US teen linked to bizarre 'swatting' bomb hoax cyber gang
A California teenager has been busted on suspicion of making hoax bomb threats as part of an online "swatting" gaming group that made similar calls in five states and Canada, said law enforcement authorities.
The teen, whose name was not released, is accused of making three bomb threats against a San Diego high school, police told the Los Angeles Times. He's believed to be part of a national "swatting" cyber ring. "Swatting" means making a false report to trigger a response by a Special Weapons And Tactics — SWAT — team.
Swatters are often part of cyber gangs who boast to one another about their fake emergency calls and compete with one another to see who can get the biggest response based on fake calls about bomb threats, hostage situations, gun scares and unfolding mass murders.
The FBI launched an investigation last year into a group of American and British swatters called ISISGang that often linked their prank calls over an eight-month period to terrorists, and cost US response teams some $1m (£644,594), reports Computerland.

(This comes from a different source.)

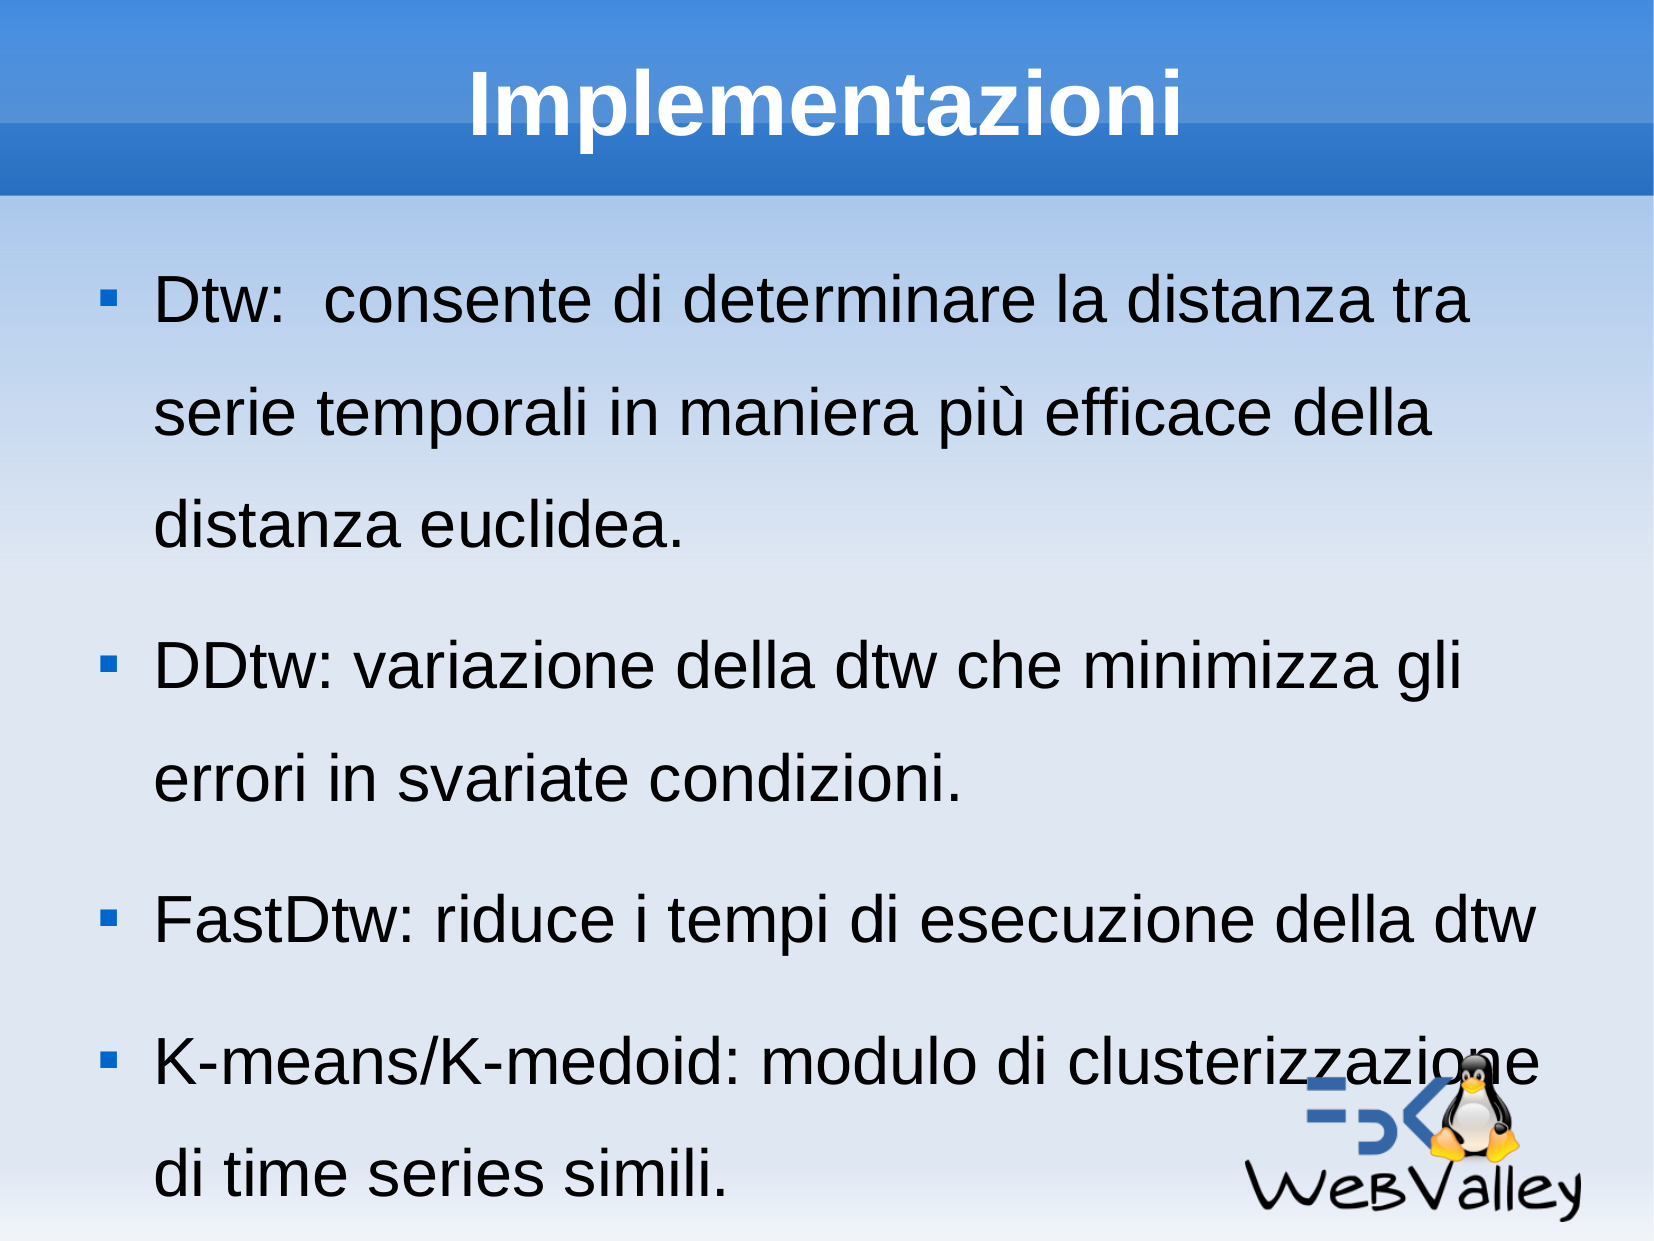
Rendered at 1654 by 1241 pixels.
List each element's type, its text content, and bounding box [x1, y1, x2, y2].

picture [0, 0, 1654, 1241]
list Dtw: consente di determinare la distanza tra serie temporali in maniera più efficace della distanza euclidea. DDtw: variazione della dtw che minimizza gli errori in svariate condizioni. FastDtw: riduce i tempi di esecuzione della dtw K-means/K-medoid: modulo di clusterizzazione di time series simili. [82, 225, 1571, 1174]
title Implementazioni [82, 7, 1571, 200]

One suspected member of that online community, which had been known previously as "Team Crucifix or Die," skyped a bomb threat to the University of Connecticut last year, according to authorities. The alert triggered a "multiple hour, campus-wide lockdown" that drew college police, a state bomb squad and SWAT teams to the scene, said court documents.
The 21-year old son of a state Trooper, Matthew Tollis, was arrested in that prank. He said the crew met as X-box gamers online to plot and boast about their pranks.
Observers say the calls are cyber crews' attempt at manipulating reality to recreate their own "games."
But a spokesman for a county prosecutor in New Jersey, where swatting is increasing, said: "We don't know their motive. We don't know if they're simply doing this for their own entertainment or if it is something more sinister being done by an organisation or group who have future plans for an actual attack and who are using this to practice or to study our response."